The gist of this example is that it is bad practice to use different versions of dependencies among developers. You want all developers to use the same version of the dependencies to get reproducible results for all checked out copies of your code. The Composer folks were aware of this problem and created composer.lock to ensure this.

When you run "composer install" for the first time, Composer will find the newest compatible version of your dependencies and install them. It will then generate the composer.lock file which contains information about the exact version which was installed so that it is possible to restore this state on your machine and on other machines. So unlike the composer.json file, the composer.lock file contains specific versions numbers for all your dependencies. The next time you or someone else runs "composer install", Composer will try to find the composer.lock file and install the version of the dependencies specified in there.

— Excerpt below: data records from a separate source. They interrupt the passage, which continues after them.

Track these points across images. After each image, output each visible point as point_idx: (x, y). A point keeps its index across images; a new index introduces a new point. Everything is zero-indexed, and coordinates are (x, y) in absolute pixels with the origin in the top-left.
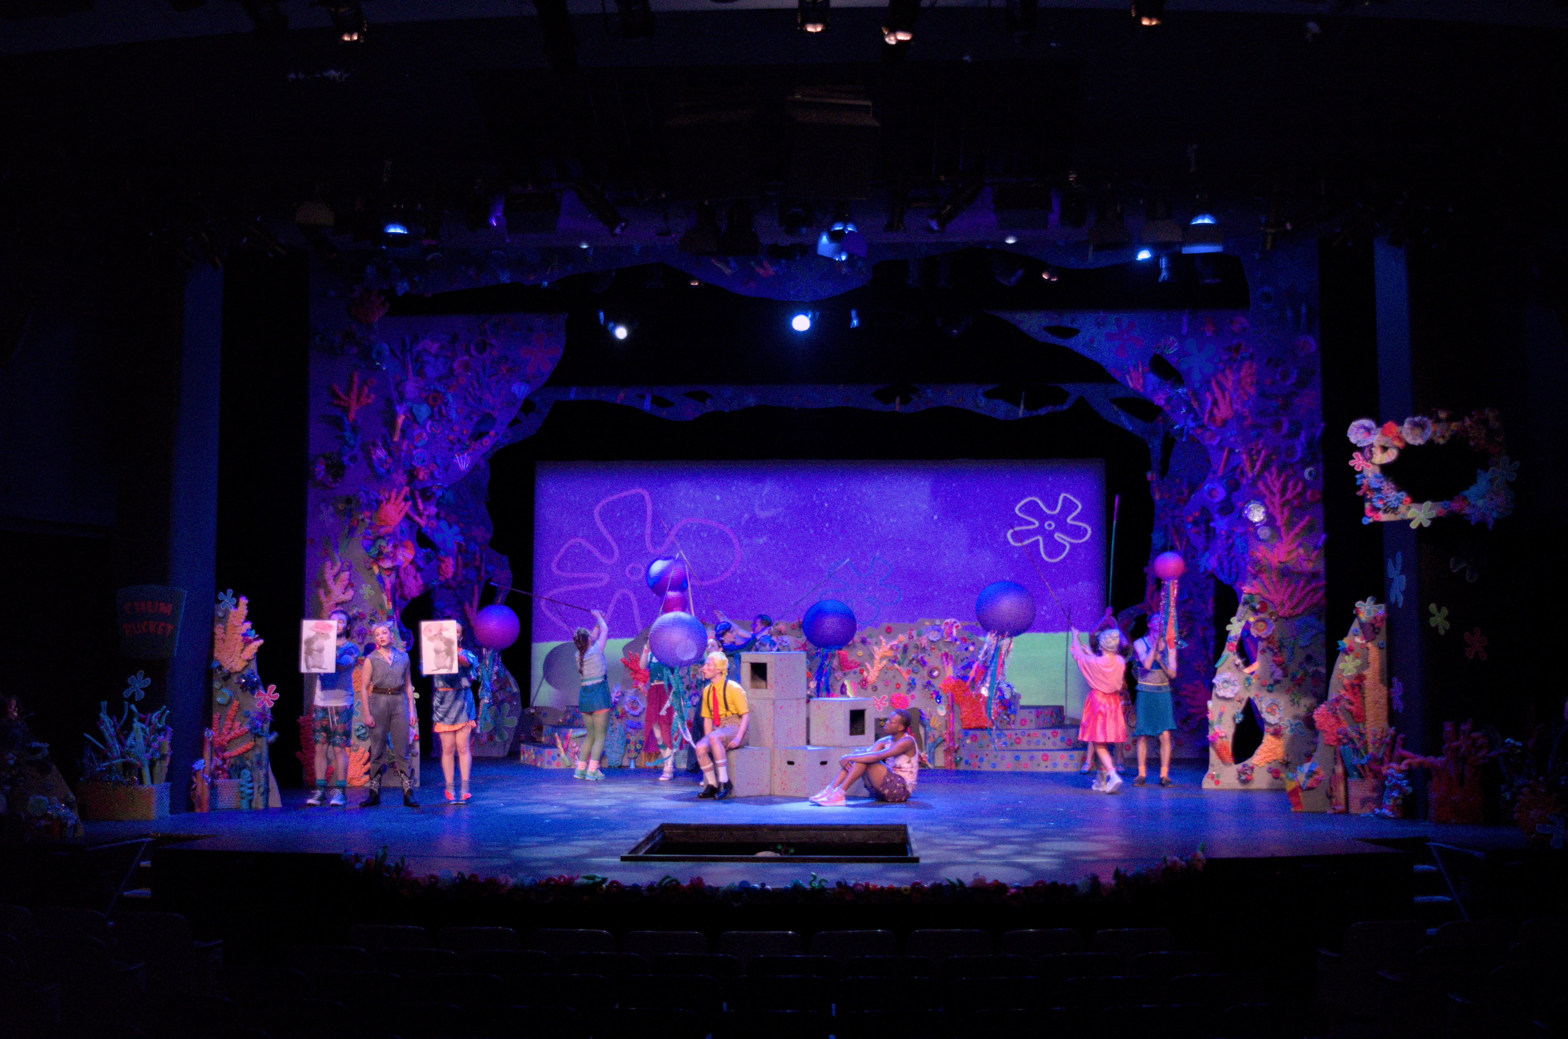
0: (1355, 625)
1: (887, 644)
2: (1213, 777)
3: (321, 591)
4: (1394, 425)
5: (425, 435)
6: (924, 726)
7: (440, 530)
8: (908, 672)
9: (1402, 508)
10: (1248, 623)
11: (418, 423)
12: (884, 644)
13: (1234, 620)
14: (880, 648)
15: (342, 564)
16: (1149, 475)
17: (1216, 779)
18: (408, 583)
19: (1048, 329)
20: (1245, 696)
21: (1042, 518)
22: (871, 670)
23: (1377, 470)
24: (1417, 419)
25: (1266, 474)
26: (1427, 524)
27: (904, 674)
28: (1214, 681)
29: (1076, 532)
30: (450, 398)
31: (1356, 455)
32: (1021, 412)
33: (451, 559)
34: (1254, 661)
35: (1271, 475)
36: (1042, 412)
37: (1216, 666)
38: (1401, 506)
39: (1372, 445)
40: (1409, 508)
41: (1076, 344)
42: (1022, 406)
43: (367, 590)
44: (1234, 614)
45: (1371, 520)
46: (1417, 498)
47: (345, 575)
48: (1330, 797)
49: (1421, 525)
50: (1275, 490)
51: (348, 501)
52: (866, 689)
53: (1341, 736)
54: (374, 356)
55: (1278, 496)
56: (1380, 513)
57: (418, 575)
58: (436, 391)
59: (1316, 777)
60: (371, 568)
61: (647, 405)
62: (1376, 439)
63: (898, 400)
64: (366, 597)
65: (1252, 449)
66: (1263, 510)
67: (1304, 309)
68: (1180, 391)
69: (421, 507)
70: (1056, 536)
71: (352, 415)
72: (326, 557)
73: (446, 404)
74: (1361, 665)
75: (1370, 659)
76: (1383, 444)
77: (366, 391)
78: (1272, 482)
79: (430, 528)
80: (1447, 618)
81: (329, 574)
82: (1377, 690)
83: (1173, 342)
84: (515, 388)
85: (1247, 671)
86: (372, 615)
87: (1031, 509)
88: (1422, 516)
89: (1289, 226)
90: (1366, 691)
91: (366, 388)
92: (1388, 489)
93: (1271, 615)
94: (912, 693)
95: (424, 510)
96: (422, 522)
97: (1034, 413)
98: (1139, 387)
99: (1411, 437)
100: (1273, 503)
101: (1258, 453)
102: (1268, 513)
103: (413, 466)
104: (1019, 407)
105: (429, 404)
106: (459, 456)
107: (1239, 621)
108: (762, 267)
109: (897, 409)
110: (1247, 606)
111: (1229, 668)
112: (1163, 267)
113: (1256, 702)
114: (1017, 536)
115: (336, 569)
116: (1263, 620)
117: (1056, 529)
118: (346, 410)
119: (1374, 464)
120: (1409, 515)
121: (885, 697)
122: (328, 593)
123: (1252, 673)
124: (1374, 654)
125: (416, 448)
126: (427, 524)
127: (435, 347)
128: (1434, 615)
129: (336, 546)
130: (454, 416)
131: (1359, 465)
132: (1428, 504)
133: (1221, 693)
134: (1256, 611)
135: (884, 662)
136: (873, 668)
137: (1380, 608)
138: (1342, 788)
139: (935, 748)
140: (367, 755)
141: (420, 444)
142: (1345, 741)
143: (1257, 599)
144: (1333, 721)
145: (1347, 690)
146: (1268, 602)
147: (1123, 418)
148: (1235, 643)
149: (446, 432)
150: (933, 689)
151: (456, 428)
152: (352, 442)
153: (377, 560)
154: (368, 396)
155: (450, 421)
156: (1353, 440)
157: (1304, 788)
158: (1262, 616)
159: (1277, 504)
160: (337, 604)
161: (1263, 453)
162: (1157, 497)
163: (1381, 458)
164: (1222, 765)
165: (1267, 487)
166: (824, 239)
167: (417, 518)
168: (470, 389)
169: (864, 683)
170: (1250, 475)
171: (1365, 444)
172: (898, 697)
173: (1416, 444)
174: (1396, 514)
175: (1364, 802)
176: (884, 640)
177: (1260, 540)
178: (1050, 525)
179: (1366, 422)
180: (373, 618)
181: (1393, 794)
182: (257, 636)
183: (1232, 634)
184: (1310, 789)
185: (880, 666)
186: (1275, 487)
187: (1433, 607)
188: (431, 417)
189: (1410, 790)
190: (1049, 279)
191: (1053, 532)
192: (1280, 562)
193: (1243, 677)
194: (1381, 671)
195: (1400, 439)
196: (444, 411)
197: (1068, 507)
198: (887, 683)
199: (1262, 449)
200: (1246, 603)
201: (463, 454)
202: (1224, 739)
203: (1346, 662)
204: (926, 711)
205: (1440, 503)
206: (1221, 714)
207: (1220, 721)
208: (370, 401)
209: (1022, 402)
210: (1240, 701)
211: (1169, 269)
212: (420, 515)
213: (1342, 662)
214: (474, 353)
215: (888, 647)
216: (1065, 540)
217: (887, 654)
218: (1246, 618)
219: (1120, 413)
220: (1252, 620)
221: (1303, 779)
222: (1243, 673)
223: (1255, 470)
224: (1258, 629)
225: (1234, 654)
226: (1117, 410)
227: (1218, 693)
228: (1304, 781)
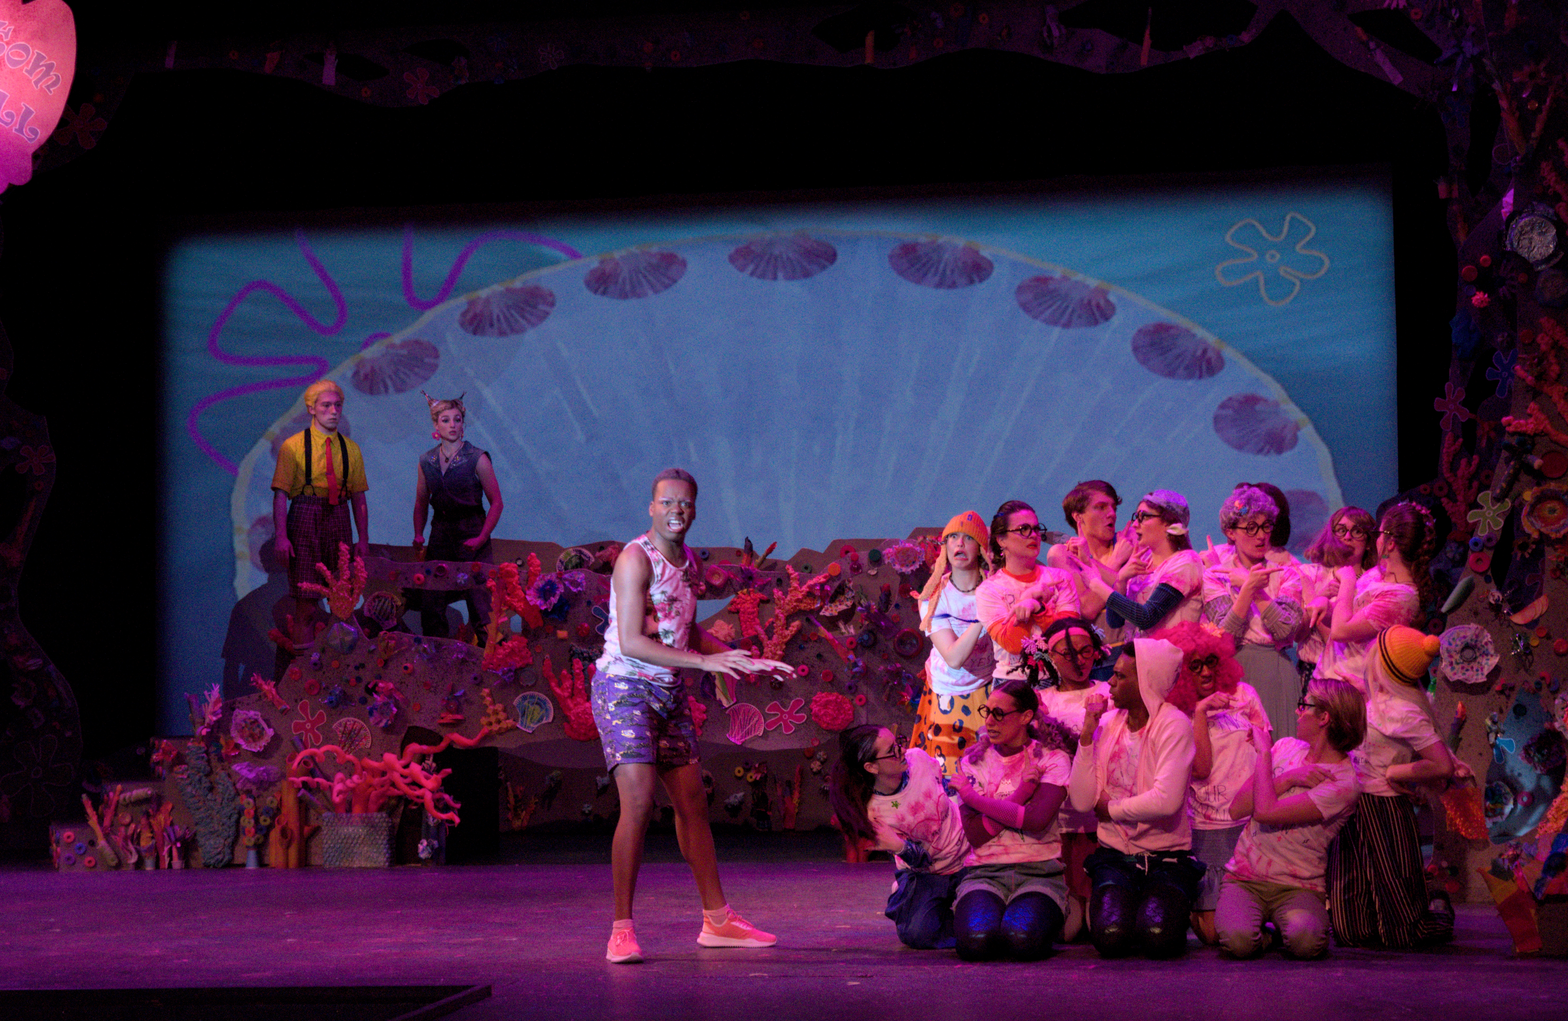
10: (1518, 505)
12: (795, 584)
13: (1483, 497)
16: (1442, 188)
20: (1517, 679)
22: (766, 642)
27: (842, 650)
32: (1145, 55)
34: (1537, 593)
36: (1193, 51)
37: (1444, 609)
42: (1147, 41)
44: (1485, 484)
63: (870, 40)
66: (1553, 228)
85: (1518, 619)
94: (861, 693)
97: (1176, 56)
102: (1561, 240)
104: (1139, 41)
109: (868, 61)
111: (1476, 614)
116: (1554, 496)
121: (798, 704)
123: (1531, 623)
133: (1455, 673)
135: (796, 624)
136: (770, 638)
143: (1542, 444)
146: (1566, 453)
147: (1379, 57)
148: (1489, 554)
150: (906, 682)
157: (1540, 896)
158: (1551, 486)
162: (1462, 238)
170: (1520, 150)
172: (827, 703)
176: (795, 575)
177: (1540, 303)
183: (1482, 533)
184: (1555, 898)
193: (1508, 634)
198: (804, 673)
200: (1512, 456)
209: (1147, 32)
210: (1501, 692)
215: (805, 589)
217: (802, 606)
218: (1513, 494)
219: (1372, 45)
220: (1528, 496)
221: (1538, 874)
222: (1510, 624)
223: (1533, 135)
224: (1543, 519)
225: (1488, 580)
226: (1364, 38)
227: (1448, 672)
228: (1538, 881)
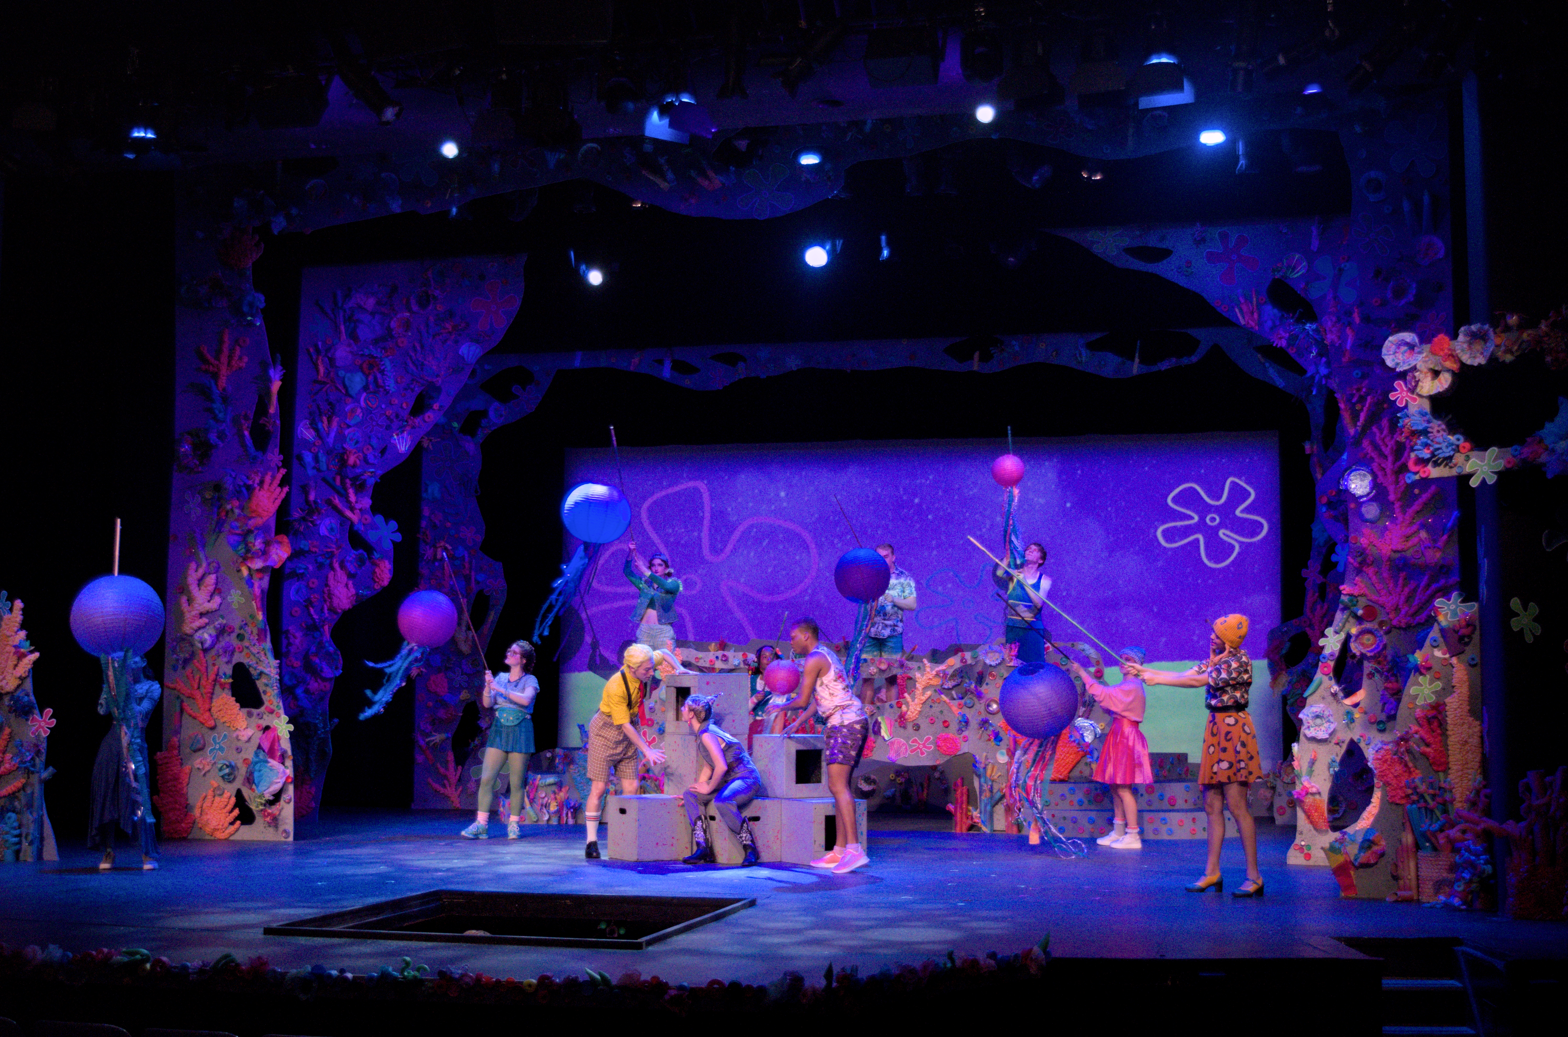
0: (1435, 633)
1: (932, 669)
2: (1301, 849)
3: (184, 599)
4: (1447, 339)
5: (359, 411)
6: (979, 776)
7: (375, 527)
8: (960, 706)
9: (1459, 458)
10: (1349, 637)
11: (351, 396)
12: (928, 669)
13: (1329, 631)
14: (923, 675)
15: (209, 564)
16: (1307, 447)
17: (1306, 851)
18: (336, 592)
19: (1132, 251)
20: (1346, 736)
21: (1204, 509)
22: (911, 703)
23: (1427, 406)
24: (1474, 328)
25: (1375, 429)
26: (1491, 480)
27: (955, 708)
28: (1301, 716)
29: (1249, 528)
30: (388, 364)
31: (1398, 384)
32: (1136, 368)
33: (387, 562)
34: (1359, 688)
35: (1381, 430)
36: (1164, 366)
37: (1305, 696)
38: (1457, 455)
39: (1414, 369)
40: (1468, 458)
41: (1166, 269)
42: (1137, 360)
43: (236, 597)
44: (1330, 624)
45: (1417, 477)
46: (1480, 444)
47: (211, 579)
48: (1396, 878)
49: (1484, 481)
50: (1387, 451)
51: (217, 488)
52: (905, 728)
53: (1410, 791)
54: (246, 309)
55: (1390, 459)
56: (1430, 466)
57: (350, 583)
58: (371, 356)
59: (1375, 848)
60: (239, 571)
61: (667, 373)
62: (1422, 360)
63: (977, 355)
64: (235, 606)
65: (1352, 395)
66: (1369, 478)
67: (1426, 198)
68: (1307, 327)
69: (352, 498)
70: (1221, 533)
71: (223, 382)
72: (191, 558)
73: (382, 372)
74: (1443, 689)
75: (1455, 682)
76: (1432, 366)
77: (238, 351)
78: (1383, 440)
79: (364, 524)
80: (1535, 620)
81: (192, 577)
82: (1466, 726)
83: (1299, 262)
84: (464, 350)
85: (1348, 702)
86: (241, 628)
87: (1189, 499)
88: (1486, 469)
89: (1282, 60)
90: (1450, 728)
91: (238, 349)
92: (1438, 431)
93: (1381, 624)
94: (966, 733)
95: (356, 502)
96: (354, 517)
97: (1155, 369)
98: (1253, 324)
99: (1468, 355)
100: (1384, 469)
101: (1362, 400)
102: (1374, 484)
103: (344, 448)
104: (1133, 360)
105: (364, 373)
106: (397, 435)
107: (1337, 633)
108: (707, 178)
109: (975, 368)
110: (1347, 613)
111: (1323, 698)
112: (1240, 153)
113: (1362, 745)
114: (1169, 535)
115: (201, 571)
116: (1369, 631)
117: (1221, 525)
118: (215, 376)
119: (1420, 396)
120: (1468, 469)
121: (929, 739)
122: (190, 601)
123: (1356, 705)
124: (1460, 672)
125: (349, 426)
126: (360, 520)
127: (371, 303)
128: (1517, 615)
129: (203, 545)
130: (392, 386)
131: (1403, 397)
132: (1493, 451)
133: (1311, 733)
134: (1360, 620)
135: (929, 693)
136: (913, 701)
137: (1472, 607)
138: (1412, 864)
139: (994, 806)
140: (233, 800)
141: (353, 422)
142: (1415, 798)
143: (1363, 601)
144: (1398, 769)
145: (1421, 726)
146: (1377, 607)
147: (1271, 372)
148: (1332, 664)
149: (383, 406)
150: (991, 728)
151: (396, 401)
152: (221, 416)
153: (245, 559)
154: (240, 358)
155: (387, 392)
156: (1389, 362)
157: (1357, 864)
158: (1367, 625)
159: (1388, 471)
160: (202, 615)
161: (1369, 399)
162: (1319, 478)
163: (1429, 386)
164: (1314, 832)
165: (1376, 447)
166: (655, 116)
167: (349, 514)
168: (413, 354)
169: (902, 720)
170: (1352, 431)
171: (1406, 367)
172: (946, 739)
173: (1476, 364)
174: (1451, 467)
175: (1439, 885)
176: (928, 664)
177: (1364, 520)
178: (1213, 519)
179: (1409, 336)
180: (242, 631)
181: (1464, 875)
182: (32, 648)
183: (1327, 651)
184: (1365, 865)
185: (924, 698)
186: (1387, 446)
187: (1515, 603)
188: (365, 388)
189: (1488, 869)
190: (1089, 178)
191: (1217, 528)
192: (1395, 551)
193: (1342, 710)
194: (1471, 698)
195: (1453, 356)
196: (380, 381)
197: (1238, 495)
198: (932, 722)
199: (1368, 394)
200: (1346, 608)
201: (403, 432)
202: (1317, 797)
203: (1422, 685)
204: (981, 756)
205: (1509, 449)
206: (1312, 762)
207: (1311, 773)
208: (243, 365)
209: (1137, 355)
210: (1337, 744)
211: (1247, 155)
212: (352, 509)
213: (1413, 685)
214: (415, 308)
215: (934, 673)
216: (1232, 538)
217: (932, 682)
218: (1346, 629)
219: (1267, 365)
220: (1354, 631)
221: (1356, 851)
222: (1343, 705)
223: (1359, 424)
224: (1362, 644)
225: (1330, 679)
226: (1263, 360)
227: (1307, 732)
228: (1356, 855)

Now it should also be obvious why you should add the composer.lock file to version control: By sharing this file, you let all other developers know which versions of the dependencies you have installed and tested your code with. They will now no longer need to fix possible bugs which might happen with newer versions of your dependencies.

So why should you not specify exact version constraints directly in your composer.json file? Well, this file is used to specify which versions your software should be compatible with, so which versions it should be safe to upgrade to. If you specify version constraints correctly and all your dependencies obey semantic versioning rules, you can run "composer update" to get the newest compatible version for each dependency as specified in the composer.json file. Note that this does not read the composer.lock file, but instead updates it with the new exact version numbers you are now using. After you have tested and verified everything still works, you can commit your updated composer.lock file to the repository. All other developers can then run "composer install" again to use the same versions as you.